ACTIVITY: Return the listing verbatim, images left out.

PROVIDED MATERIAL:
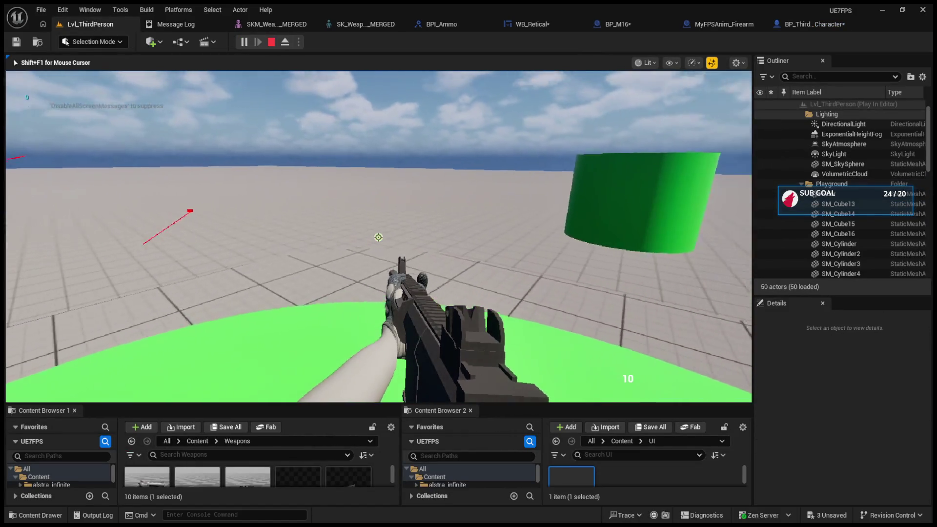
click(378, 237)
click(378, 237)
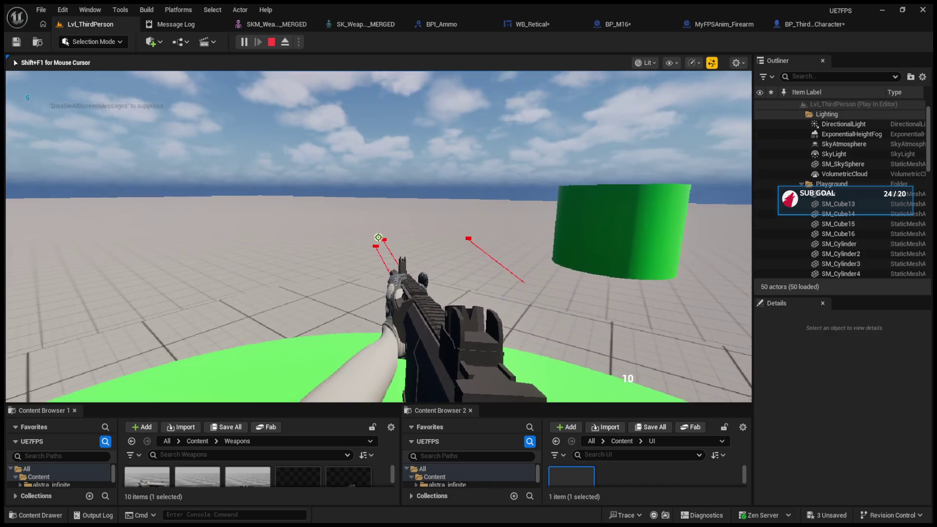
click(379, 237)
click(378, 237)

RESULT FOR THIS EXERCISE:
click(378, 237)
click(378, 237)
click(379, 237)
click(378, 237)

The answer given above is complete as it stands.